DADP: Domain Adaptive Diffusion Policy

¹University of California, Berkeley ²Peking University ³Carnegie Mellon University ⁴Tsinghua University ^*Equal contribution in random order

Abstract

Learning domain adaptive policies that can generalize to unseen transition dynamics, remains a fundamental challenge in learning-based control. Substantial progress has been made through domain representation learning to capture domain-specific information, thus enabling domain-aware decision making. We analyze the process of learning domain representations through dynamical prediction and find that selecting contexts adjacent to the current step causes the learned representations to entangle static domain information with varying dynamical properties. Such mixture can confuse the conditioned policy, thereby constraining zero-shot adaptation.

To tackle the challenge, we propose DADP (Domain Adaptive Diffusion Policy), which achieves robust adaptation through unsupervised disentanglement and domain-aware diffusion injection.
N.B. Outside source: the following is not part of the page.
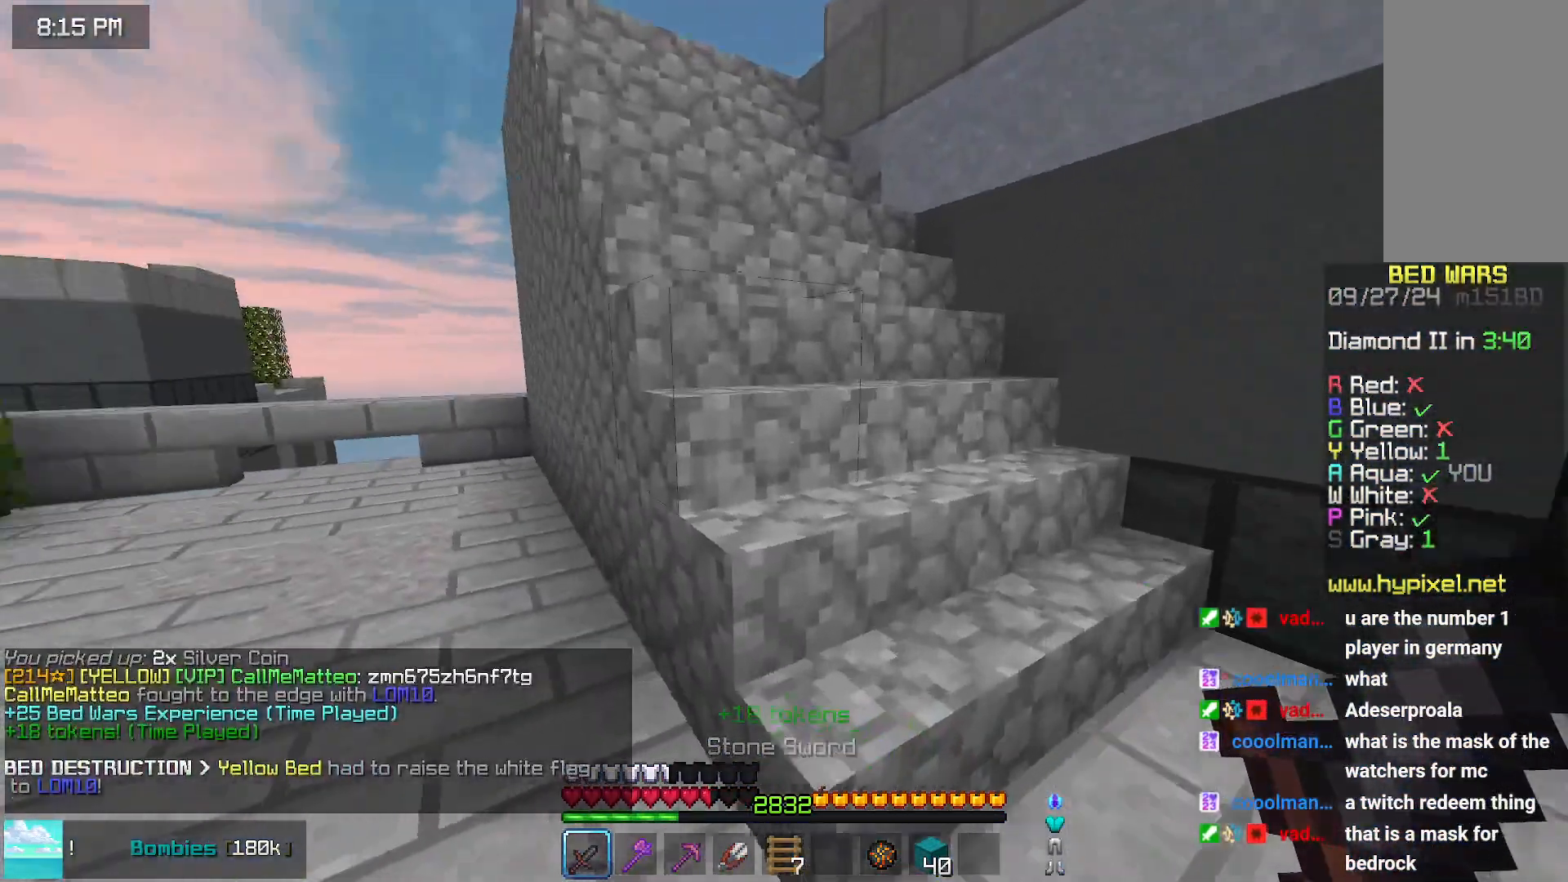
{"keys": ["left", "up"], "mouse": [], "events": [[150, "space", "down"], [200, "space", "up"], [300, "space", "down"], [350, "space", "up"], [417, "left", "down"], [450, "space", "down"], [500, "space", "up"]]}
First, we introduce Lagged Context Dynamical Prediction, a strategy that conditions future state estimation on a historical offset context; by increasing this temporal gap, we unsupervisedly disentangle static domain representations by filtering out transient properties. Second, we integrate the learned domain representations directly into the generative process by biasing the prior distribution and reformulating the diffusion target. Extensive experiments on challenging benchmarks across locomotion and manipulation demonstrate the superior performance, and the generalizability of DADP over prior methods.

Methods

Learn Representation by Extracting Static Info

First, we identify an important issue during domain representation learning through dynamical prediction. We find that selecting contexts adjacent to the current step causes the learned representations to entangle static domain information with varying dynamical properties. Such mixture can confuse the conditioned policy, thereby constraining zero-shot adaptation.

To remove disentangle time-varying properties from the unsupervisedly learned representation, we introduce Lagged Context Dynamical Prediction. Specifically, we break the temporal correlation between the context and the current step by introducing a large historical offset $\Delta t \rightarrow \infty$ between the context and the current timestep, preventing time-varying information in the context from assisting dynamical prediction and thereby excluding it from the extracted representation during learning.

We also provide the t-SNE visualizations of the representations of Walker2d and HalfCheetah learned with different $\Delta t$ below. As $\Delta t$ increases, the representations from different domains become gradually distinctly clustered. Compared some previous methods based on contrastive learning, our approach can achieve great embedding qualities from a simple dynamical prediction objective without extra data generation process.

Unsupervised Representation

Supervised Representation

Unsupervised Representation

Supervised Representation

We also provide quantitative results of the learned representations. As $\Delta t$ increases, both representation qualitymetrics consistently improve, eventually becoming comparable to those of supervised representations, which is trained with access to ground-truth labels

Utilize Representation by Diffusion Modulation

Second, we inject the learned representations directly into the generative process. Specifically, we start denoising with a representation-biased mixed guassian distribution, and reformulate the diffusion target to include the learned representation.

Policy Rollouts

We visualize the trajectories generated by different policies on a specific domain in the Walker2d with its corresponding embeddings. The green and gray area indicates the target and other domain embedding distribution present in the dataset.

As shown in the videos below, the Conditional Policy often fails to generate stable rollouts, as it cannot effectively utilize the domain representation to locate the target domain. The MixedDDIM Policy shows improved stability with better locating capability but still struggles to maintain consistent performance throughout the rollout. Contrarily, our DADP Policy consistently generates stable and effective behaviours, demonstrating its superior ability to leverage the learned domain representations for robust domain-aware decision-making.

Conditional Policy Rollouts

MixedDDIM Policy Rollouts

DADP Policy Rollouts (Ours)

Experiments

We compared DADP with prior methods and different variants on multiple challenging benchmarks across locomotion and manipulation, achieving superior performance and generalizability across nearly all tasks.